Meu pai jamais completou a frase: o que ele tomou equivocadamente por brilho de fome era simplesmente o fixo olhar de um hipnotizador. Em pouco segundo, estava ele à minha mercê. Uns poucos instantes a mais bastaram para que eu subjugasse a dama, e os ditames de um ressentimento justo puderam ser, então, levados a cabo.
— Meu ex-pai — disse —, presumo que já esteja entendendo que o senhor e esta senhora não são mais o que eram antes.
— Observei uma certa sutil mudança — foi a resposta duvidosa do velho cavaleiro —, atribuível, talvez, à idade.
— É mais que isso — expliquei. — Tem a ver com o caráter, com a espécie. O senhor e a senhora aqui, são, na verdade, dois garanhões selvagens e inimigos.
— Mas, John! — exclamou a minha querida mãe. — Você não está querendo dizer que eu...
— Senhora — eu respondi, solenemente, fixando os meus olhos nos seus —, é, sim. É isto mesmo.

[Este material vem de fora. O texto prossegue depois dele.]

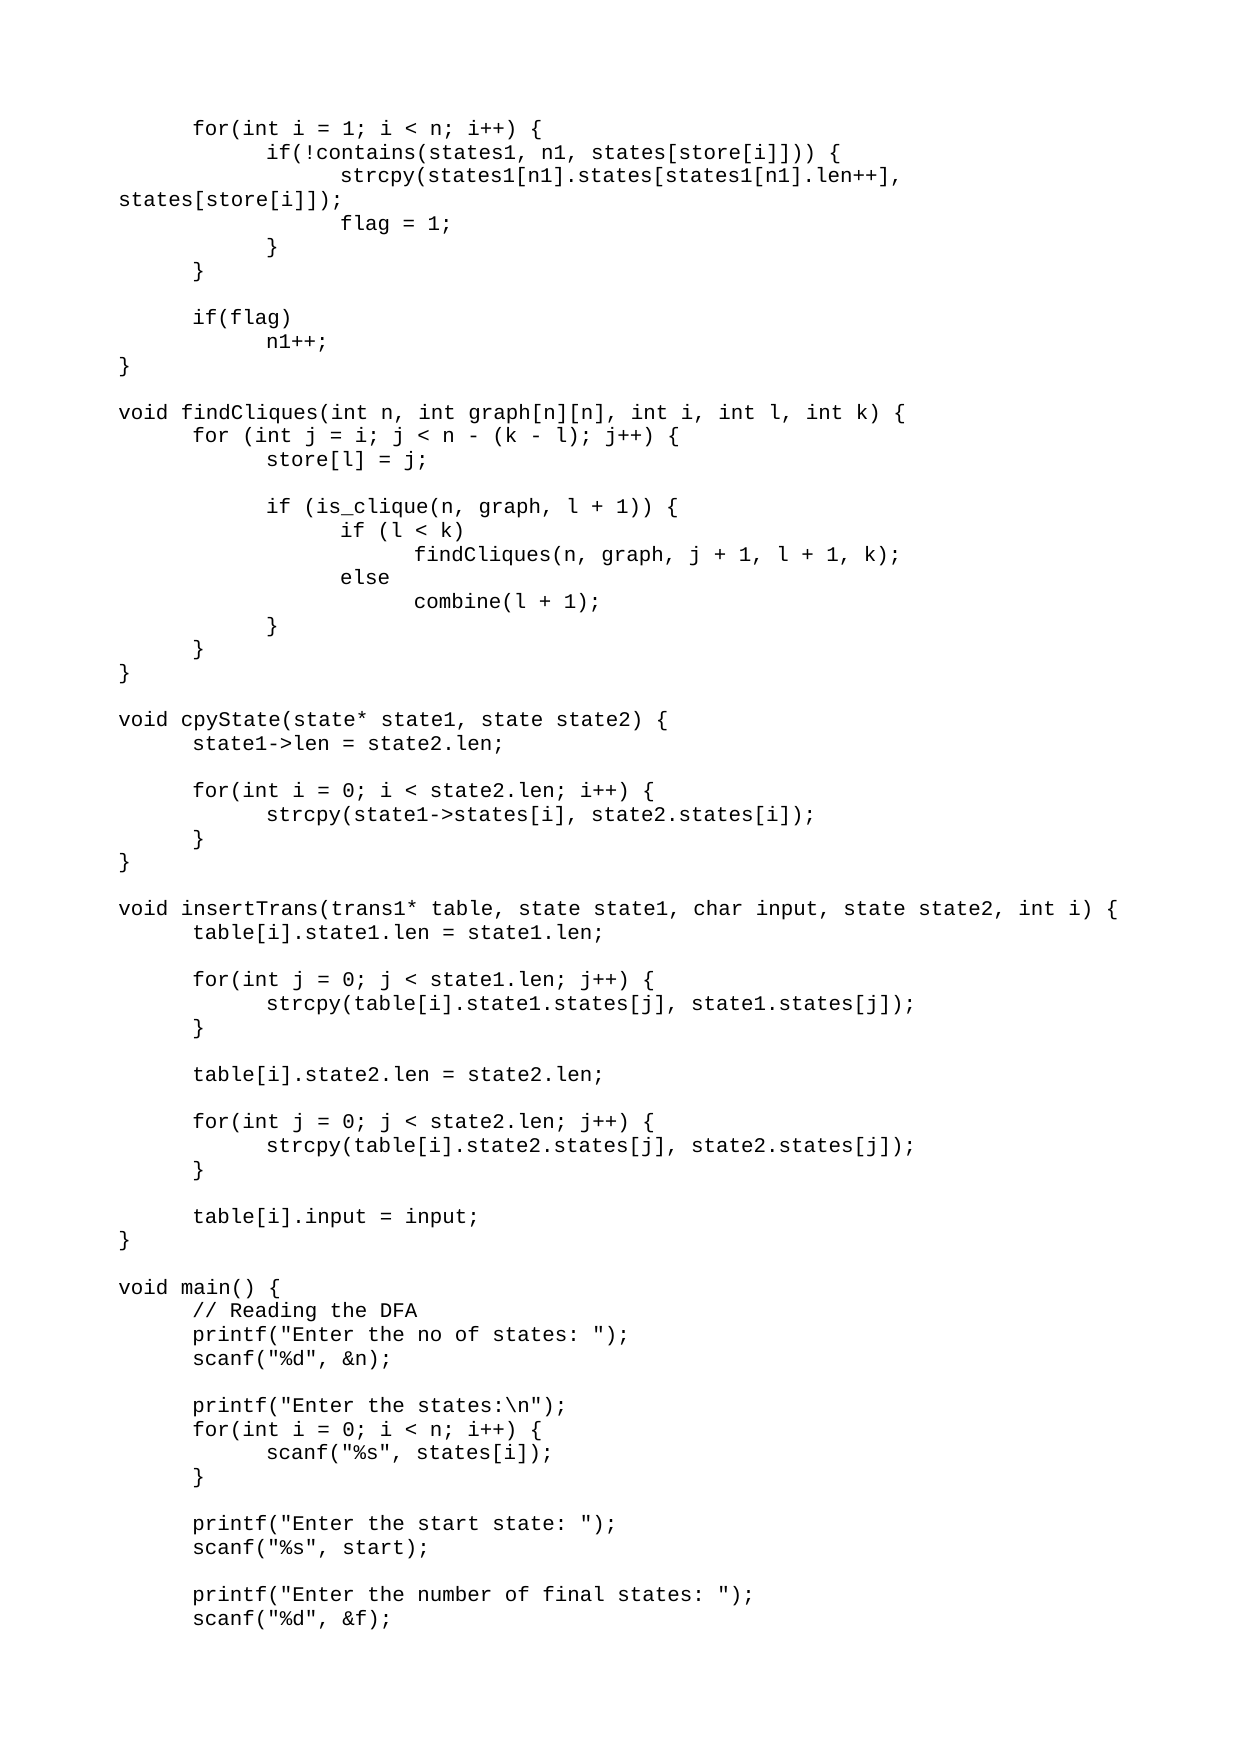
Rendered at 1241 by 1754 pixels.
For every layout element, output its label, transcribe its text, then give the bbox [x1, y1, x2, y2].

text table[i].input = input; [118, 1206, 1122, 1229]
text scanf("%s", states[i]); [118, 1442, 1122, 1466]
text printf("Enter the start state: "); [118, 1513, 1122, 1537]
text table[i].state1.len = state1.len; [118, 922, 1122, 946]
text strcpy(state1->states[i], state2.states[i]); [118, 804, 1122, 827]
text void findCliques(int n, int graph[n][n], int i, int l, int k) { [118, 402, 1122, 426]
text } [118, 827, 1122, 851]
text findCliques(n, graph, j + 1, l + 1, k); [118, 544, 1122, 567]
text } [118, 236, 1122, 260]
text } [118, 851, 1122, 875]
text } [118, 1158, 1122, 1182]
text } [118, 1017, 1122, 1040]
text strcpy(table[i].state1.states[j], state1.states[j]); [118, 993, 1122, 1017]
text for(int i = 0; i < state2.len; i++) { [118, 780, 1122, 804]
text scanf("%d", &f); [118, 1608, 1122, 1631]
text printf("Enter the no of states: "); [118, 1324, 1122, 1348]
text strcpy(states1[n1].states[states1[n1].len++], states[store[i]]); [118, 165, 1122, 213]
text printf("Enter the states:\n"); [118, 1395, 1122, 1419]
text } [118, 1466, 1122, 1489]
text } [118, 1229, 1122, 1253]
text n1++; [118, 331, 1122, 354]
text else [118, 567, 1122, 591]
text state1->len = state2.len; [118, 733, 1122, 757]
text for(int i = 1; i < n; i++) { [118, 118, 1122, 142]
text scanf("%d", &n); [118, 1348, 1122, 1371]
text if (is_clique(n, graph, l + 1)) { [118, 496, 1122, 520]
text } [118, 354, 1122, 378]
text void insertTrans(trans1* table, state state1, char input, state state2, int i) { [118, 898, 1122, 922]
text strcpy(table[i].state2.states[j], state2.states[j]); [118, 1135, 1122, 1158]
text for(int i = 0; i < n; i++) { [118, 1419, 1122, 1442]
text void cpyState(state* state1, state state2) { [118, 709, 1122, 733]
text for (int j = i; j < n - (k - l); j++) { [118, 426, 1122, 449]
text if(!contains(states1, n1, states[store[i]])) { [118, 142, 1122, 165]
text } [118, 260, 1122, 284]
text } [118, 662, 1122, 686]
text if (l < k) [118, 520, 1122, 544]
text for(int j = 0; j < state1.len; j++) { [118, 969, 1122, 993]
text } [118, 638, 1122, 662]
text void main() { [118, 1277, 1122, 1300]
text // Reading the DFA [118, 1300, 1122, 1324]
text if(flag) [118, 307, 1122, 331]
text printf("Enter the number of final states: "); [118, 1584, 1122, 1608]
text table[i].state2.len = state2.len; [118, 1064, 1122, 1088]
text scanf("%s", start); [118, 1537, 1122, 1561]
text flag = 1; [118, 213, 1122, 236]
text store[l] = j; [118, 449, 1122, 473]
text for(int j = 0; j < state2.len; j++) { [118, 1111, 1122, 1135]
text combine(l + 1); [118, 591, 1122, 615]
text } [118, 615, 1122, 638]
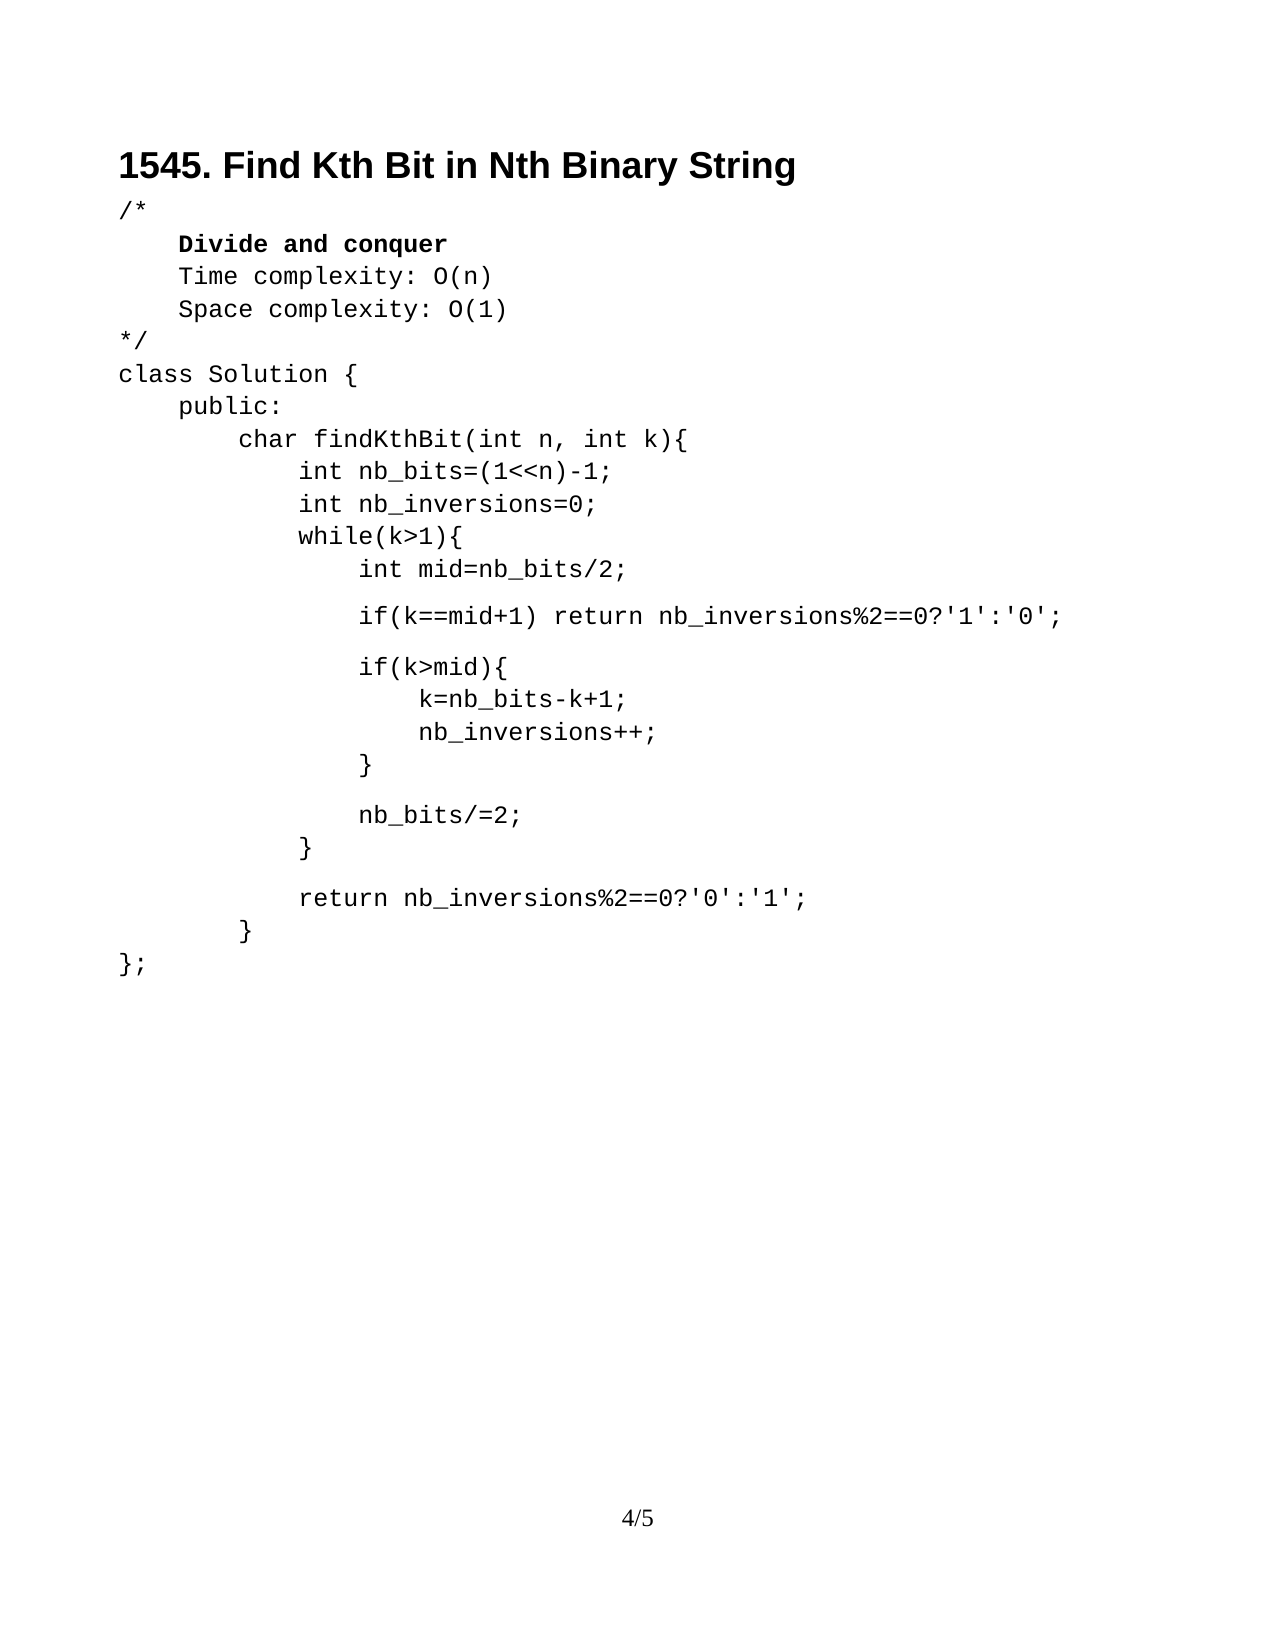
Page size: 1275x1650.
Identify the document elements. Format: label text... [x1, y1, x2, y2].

text k=nb_bits-k+1; [118, 687, 1157, 715]
text */ [118, 329, 1157, 357]
text return nb_inversions%2==0?'0':'1'; [118, 885, 1157, 914]
text nb_inversions++; [118, 719, 1157, 748]
text Divide and conquer [118, 231, 1157, 259]
text public: [118, 394, 1157, 422]
text } [118, 835, 1157, 863]
text if(k==mid+1) return nb_inversions%2==0?'1':'0'; [118, 604, 1157, 632]
text while(k>1){ [118, 524, 1157, 552]
text }; [118, 950, 1157, 979]
text int mid=nb_bits/2; [118, 556, 1157, 584]
text Space complexity: O(1) [118, 296, 1157, 324]
text nb_bits/=2; [118, 802, 1157, 831]
text int nb_bits=(1<<n)-1; [118, 459, 1157, 487]
subtitle 1545. Find Kth Bit in Nth Binary String [118, 143, 1157, 186]
text } [118, 918, 1157, 946]
text class Solution { [118, 361, 1157, 389]
text char findKthBit(int n, int k){ [118, 426, 1157, 454]
text if(k>mid){ [118, 654, 1157, 683]
text Time complexity: O(n) [118, 264, 1157, 292]
text int nb_inversions=0; [118, 491, 1157, 519]
text /* [118, 199, 1157, 227]
text } [118, 752, 1157, 780]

Assim que estas palavras deslizaram de meus lábios, ela postou-se de quatro patas e, voltando-se para o velho, pôs-se a gritar como um demônio, aplicando-lhe uma violenta patada bem na canela! Um instante depois e ele também estava de quatro, voltando-se para ela e lançando-lhe coices simultâneos e sucessivos. Com a mesma dedicação, mas com menor agilidade, por conta de sua mobilidade corporal mais restrita, ela revidou.  As pernas velozes cruzavam-se e mesclavam-se das formas mais surpreendentes. Os pés se encontravam diretamente em pleno ar, e os corpos, lançados para a frente, caíam no chão com todo o seu peso e, por momentos, permaneciam inertes. Ao recompor-se, retomavam o combate, expressando seu frenesi com os inomináveis relinches das bestas furiosas que acreditavam ser. Todo o ambiente ressoava com os seus alaridos. Giravam e giravam em círculos, e os golpes de seus pés caíam como “raios as nuvens das montanhas”. Apoiados nos joelhos, avançavam e retrocediam, golpeando-se selvagemente com pancadas descendentes de ambos os punhos e voltavam a cair sobre as mãos, como se incapazes de manter uma postura ereta. As mãos e os pés arrancavam a grama e os seixos do chão. As roupas, as caras, os cabelos estavam indizivelmente desfigurados pelo sangue e pela terra. Gritos selvagens e inarticulados de raiva atestavam o arremesso dos golpes; gemidos, grunhidos, engasgos seguiam-se à sua recepção. Nada mais verdadeiramente militar se viu em Gettysburg ou em Waterloo:  a valentia de meus queridos pais frente ao perigo jamais deixará de ser para mim uma fonte de orgulho e satisfação. Ao final da peleja, dois estropiados, esfarrapados, ensanguentados e fragmentados vestígios de mortalidade atestaram o solene fato de que o causador da contenda era um órfão.
Preso por provocar a perturbação da paz, fui — e desde então tenho sido — julgado pelo Tribunal de Tecnicismo e Adiamentos, no qual, depois de quinze anos de processo, meu advogado está movendo céu e terra para levar o caso ao Tribunal de Reenvio de Novas Provas.
Estas são algumas de minhas principais experiências com a misteriosa força ou agente conhecido como sugestão hipnótica. Se ela pode ou não ser empregada por homens maus para finalidades indignas, eu não sou capaz de afirmar.

Versão em português: Paul de Sor




[1] Espécie de chicote constituído de noves tiras.